Chondroitin Sulfate A-Selenium Nanoparticles Activate Autophagy Through the AMPK-mTOR Pathway to Alleviate Oxidative Stress and Mitochondrial Dysfunction to Repair Kashin-Beck Disease Chondrocytes.

Kashin-Beck disease (KBD) is a chronic osteoarticular disease. Chondroitin sulfate A-selenium nanoparticles (CSA-SeNP), a polysaccharide-based nanoparticle, have shown promise in facilitating cartilage repair, but the mechanism remains unclear. Given our previous findings of downregulated AMPK-mTOR pathway and autophagy in KBD chondrocytes, this study explored the effects of CSA-SeNP on the AMPK-mTOR pathway and autophagy levels in KBD chondrocytes. KBD chondrocytes were treated with CSA-SeNP and AMPK inhibitors alone or in combination. We found that CSA-SeNP promoted autolysosome content and autophagic flux and upregulated the AMPK-mTOR pathway and autophagy markers, while reducing apoptosis in KBD chondrocytes. It effectively alleviated oxidative stress, as evidenced by decreased ROS level and MDA concentration, along with increased activities of antioxidant enzymes (SOD, CAT, and T-AOC). Concurrently, it also improved mitochondrial function, including elevated ATP content, enhanced SDH and ATPase activities, and restored mitochondrial membrane potential.

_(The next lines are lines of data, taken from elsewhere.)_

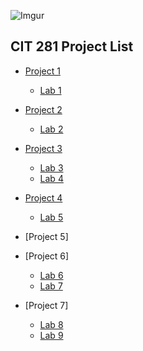 ![Imgur](https://i.imgur.com/ckdcD0Y.jpg)
## CIT 281 Project List
- [Project 1](https://uo-cit-wyattholland.github.io/cit281-p1/)
  - [Lab 1](https://uo-cit-wyattholland.github.io/cit281-lab1/)
- [Project 2](https://uo-cit-wyattholland.github.io/cit281-p2/)
  - [Lab 2](https://uo-cit-wyattholland.github.io/cit281-lab2/)
- [Project 3](https://uo-cit-wyattholland.github.io/cit281-p3/)
  - [Lab 3](https://uo-cit-wyattholland.github.io/cit281-lab3/)
  - [Lab 4](https://uo-cit-wyattholland.github.io/cit281-lab4/)
- [Project 4](https://uo-cit-wyattholland.github.io/cit281-p4/)
  - [Lab 5](https://uo-cit-wyattholland.github.io/cit281-lab5/)
- [Project 5]

- [Project 6]
  - [Lab 6](https://uo-cit-wyattholland.github.io/cit281-lab6/)
  - [Lab 7](https://uo-cit-wyattholland.github.io/cit281-lab7/)
- [Project 7]
  - [Lab 8](https://uo-cit-wyattholland.github.io/cit281-lab8/)
  - [Lab 9](https://uo-cit-wyattholland.github.io/cit281-lab9/)











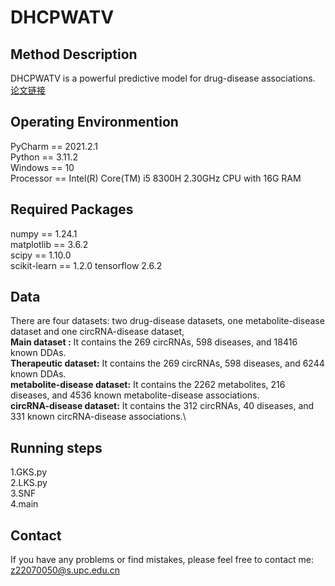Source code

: # DHCPWATV

## Method Description
DHCPWATV is a powerful predictive model for drug-disease associations.  <a href="https://www.example.com" title="论文链接(待添加)">论文链接</a>

## Operating Environmention
PyCharm == 2021.2.1\
Python == 3.11.2\
Windows == 10\
Processor == Intel(R) Core(TM) i5 8300H 2.30GHz CPU with 16G RAM

## Required Packages
numpy == 1.24.1\
matplotlib == 3.6.2\
scipy == 1.10.0\
scikit-learn == 1.2.0
tensorflow 2.6.2
## Data
There are four datasets: two drug-disease datasets, one metabolite-disease dataset and one circRNA-disease dataset, \
**Main dataset :** It contains the 269 circRNAs, 598 diseases, and 18416 known DDAs.\
**Therapeutic dataset:** It contains the 269 circRNAs, 598 diseases, and 6244 known DDAs.\
**metabolite-disease dataset:** It contains the 2262 metabolites, 216 diseases, and 4536 known metabolite-disease associations.\
**circRNA-disease dataset:** It contains the 312 circRNAs, 40 diseases, and 331 known circRNA-disease associations.\
## Running steps
1.GKS.py\
2.LKS.py\
3.SNF\
4.main
## Contact
If you have any problems or find mistakes, please feel free to contact me: z22070050@s.upc.edu.cn
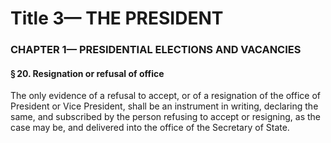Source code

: 
# Title 3— THE PRESIDENT
### CHAPTER 1— PRESIDENTIAL ELECTIONS AND VACANCIES
#### § 20. Resignation or refusal of office

The only evidence of a refusal to accept, or of a resignation of the office of President or Vice President, shall be an instrument in writing, declaring the same, and subscribed by the person refusing to accept or resigning, as the case may be, and delivered into the office of the Secretary of State.

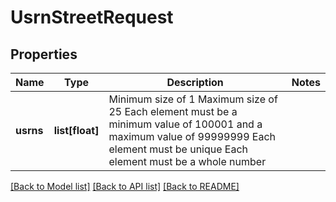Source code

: # UsrnStreetRequest

## Properties
Name | Type | Description | Notes
------------ | ------------- | ------------- | -------------
**usrns** | **list[float]** | Minimum size of 1 Maximum size of 25 Each element must be a minimum value of 100001 and a maximum value of 99999999 Each element must be unique Each element must be a whole number | 

[[Back to Model list]](../README.md#documentation-for-models) [[Back to API list]](../README.md#documentation-for-api-endpoints) [[Back to README]](../README.md)

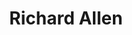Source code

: ---
pid: PT231
title: Richard Allen
location_transcription: 419 S. 6th St 19147
zipcode: '19104'
outside_phl: 
neighborhood: University City,Belmont,Parkside,Powelton Village
age: '31'
age_range: 30-39
instagram: 
image_file_name: PT_231.jpg
proposal_transcription: There should be a memorial to Richard Allen, the founder of
  the African Methodist Episcopalian (AME) Church b/c of its influence on the black
  community in the US, the first church was here in Philly. The monument will be here
  and have an image of Richard Allen holding the bible.
topic: African Americans,Figure,Philadelphia,Religion
topic_summary: 0, 0, 0, 0
type: Sculpture Statue
keywords_other: church, richard allen, AME
credit: Tosh Banks
image_labels: 
twitter: 
facebook: 
permalink: "/monuments/pt231/"
layout: item-page
---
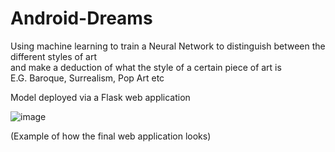 # Android-Dreams
 
Using machine learning to train a Neural Network to distinguish between the different styles of art   
and make a deduction of what the style of a certain piece of art is  
E.G. Baroque, Surrealism, Pop Art etc

Model deployed via a Flask web application   

![image](https://user-images.githubusercontent.com/17995983/195613457-67b6fd1e-adc9-4670-90af-868f040ec3a7.png)  
  
(Example of how the final web application looks)

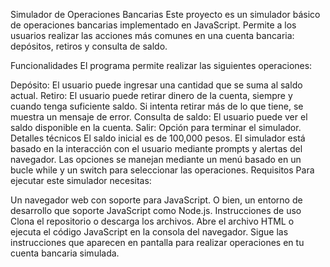 Simulador de Operaciones Bancarias
Este proyecto es un simulador básico de operaciones bancarias implementado en JavaScript. 
Permite a los usuarios realizar las acciones más comunes en una cuenta bancaria: depósitos, retiros y consulta de saldo.

Funcionalidades
El programa permite realizar las siguientes operaciones:

Depósito: El usuario puede ingresar una cantidad que se suma al saldo actual.
Retiro: El usuario puede retirar dinero de la cuenta, siempre y cuando tenga suficiente saldo. Si intenta retirar más de lo que tiene, se muestra un mensaje de error.
Consulta de saldo: El usuario puede ver el saldo disponible en la cuenta.
Salir: Opción para terminar el simulador.
Detalles técnicos
El saldo inicial es de 100,000 pesos.
El simulador está basado en la interacción con el usuario mediante prompts y alertas del navegador.
Las opciones se manejan mediante un menú basado en un bucle while y un switch para seleccionar las operaciones.
Requisitos
Para ejecutar este simulador necesitas:

Un navegador web con soporte para JavaScript.
O bien, un entorno de desarrollo que soporte JavaScript como Node.js.
Instrucciones de uso
Clona el repositorio o descarga los archivos.
Abre el archivo HTML o ejecuta el código JavaScript en la consola del navegador.
Sigue las instrucciones que aparecen en pantalla para realizar operaciones en tu cuenta bancaria simulada.
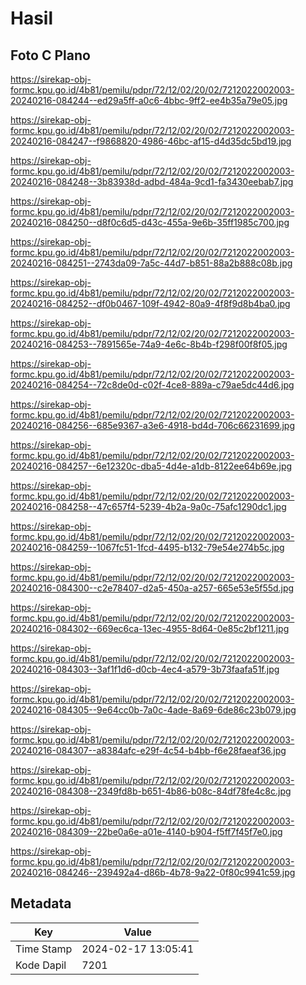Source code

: # Hasil

## Foto C Plano

https://sirekap-obj-formc.kpu.go.id/4b81/pemilu/pdpr/72/12/02/20/02/7212022002003-20240216-084244--ed29a5ff-a0c6-4bbc-9ff2-ee4b35a79e05.jpg

https://sirekap-obj-formc.kpu.go.id/4b81/pemilu/pdpr/72/12/02/20/02/7212022002003-20240216-084247--f9868820-4986-46bc-af15-d4d35dc5bd19.jpg

https://sirekap-obj-formc.kpu.go.id/4b81/pemilu/pdpr/72/12/02/20/02/7212022002003-20240216-084248--3b83938d-adbd-484a-9cd1-fa3430eebab7.jpg

https://sirekap-obj-formc.kpu.go.id/4b81/pemilu/pdpr/72/12/02/20/02/7212022002003-20240216-084250--d8f0c6d5-d43c-455a-9e6b-35ff1985c700.jpg

https://sirekap-obj-formc.kpu.go.id/4b81/pemilu/pdpr/72/12/02/20/02/7212022002003-20240216-084251--2743da09-7a5c-44d7-b851-88a2b888c08b.jpg

https://sirekap-obj-formc.kpu.go.id/4b81/pemilu/pdpr/72/12/02/20/02/7212022002003-20240216-084252--df0b0467-109f-4942-80a9-4f8f9d8b4ba0.jpg

https://sirekap-obj-formc.kpu.go.id/4b81/pemilu/pdpr/72/12/02/20/02/7212022002003-20240216-084253--7891565e-74a9-4e6c-8b4b-f298f00f8f05.jpg

https://sirekap-obj-formc.kpu.go.id/4b81/pemilu/pdpr/72/12/02/20/02/7212022002003-20240216-084254--72c8de0d-c02f-4ce8-889a-c79ae5dc44d6.jpg

https://sirekap-obj-formc.kpu.go.id/4b81/pemilu/pdpr/72/12/02/20/02/7212022002003-20240216-084256--685e9367-a3e6-4918-bd4d-706c66231699.jpg

https://sirekap-obj-formc.kpu.go.id/4b81/pemilu/pdpr/72/12/02/20/02/7212022002003-20240216-084257--6e12320c-dba5-4d4e-a1db-8122ee64b69e.jpg

https://sirekap-obj-formc.kpu.go.id/4b81/pemilu/pdpr/72/12/02/20/02/7212022002003-20240216-084258--47c657f4-5239-4b2a-9a0c-75afc1290dc1.jpg

https://sirekap-obj-formc.kpu.go.id/4b81/pemilu/pdpr/72/12/02/20/02/7212022002003-20240216-084259--1067fc51-1fcd-4495-b132-79e54e274b5c.jpg

https://sirekap-obj-formc.kpu.go.id/4b81/pemilu/pdpr/72/12/02/20/02/7212022002003-20240216-084300--c2e78407-d2a5-450a-a257-665e53e5f55d.jpg

https://sirekap-obj-formc.kpu.go.id/4b81/pemilu/pdpr/72/12/02/20/02/7212022002003-20240216-084302--669ec6ca-13ec-4955-8d64-0e85c2bf1211.jpg

https://sirekap-obj-formc.kpu.go.id/4b81/pemilu/pdpr/72/12/02/20/02/7212022002003-20240216-084303--3af1f1d6-d0cb-4ec4-a579-3b73faafa51f.jpg

https://sirekap-obj-formc.kpu.go.id/4b81/pemilu/pdpr/72/12/02/20/02/7212022002003-20240216-084305--9e64cc0b-7a0c-4ade-8a69-6de86c23b079.jpg

https://sirekap-obj-formc.kpu.go.id/4b81/pemilu/pdpr/72/12/02/20/02/7212022002003-20240216-084307--a8384afc-e29f-4c54-b4bb-f6e28faeaf36.jpg

https://sirekap-obj-formc.kpu.go.id/4b81/pemilu/pdpr/72/12/02/20/02/7212022002003-20240216-084308--2349fd8b-b651-4b86-b08c-84df78fe4c8c.jpg

https://sirekap-obj-formc.kpu.go.id/4b81/pemilu/pdpr/72/12/02/20/02/7212022002003-20240216-084309--22be0a6e-a01e-4140-b904-f5ff7f45f7e0.jpg

https://sirekap-obj-formc.kpu.go.id/4b81/pemilu/pdpr/72/12/02/20/02/7212022002003-20240216-084246--239492a4-d86b-4b78-9a22-0f80c9941c59.jpg


## Metadata

| Key        | Value               |
| ---------- | ------------------- |
| Time Stamp | 2024-02-17 13:05:41 |
| Kode Dapil | 7201                |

However, co-treatment of KBD chondrocytes with CSA-SeNP and AMPK inhibitor resulted in levels of autolysosome content, autophagic flow, AMPK-mTOR pathway activity, autophagy markers, apoptosis, oxidative stress, and mitochondrial function that were intermediate between those observed with respective treatment with CSA-SeNP or AMPK inhibitor. In summary, CSA-SeNP could effectively activate AMPK-mTOR pathway to promote autophagy process, reduce oxidative stress and apoptosis, and improve mitochondrial function, thereby repairing KBD chondrocytes. This study may provide new insights into the potential of CSA-SeNP as a therapeutic agent for KBD.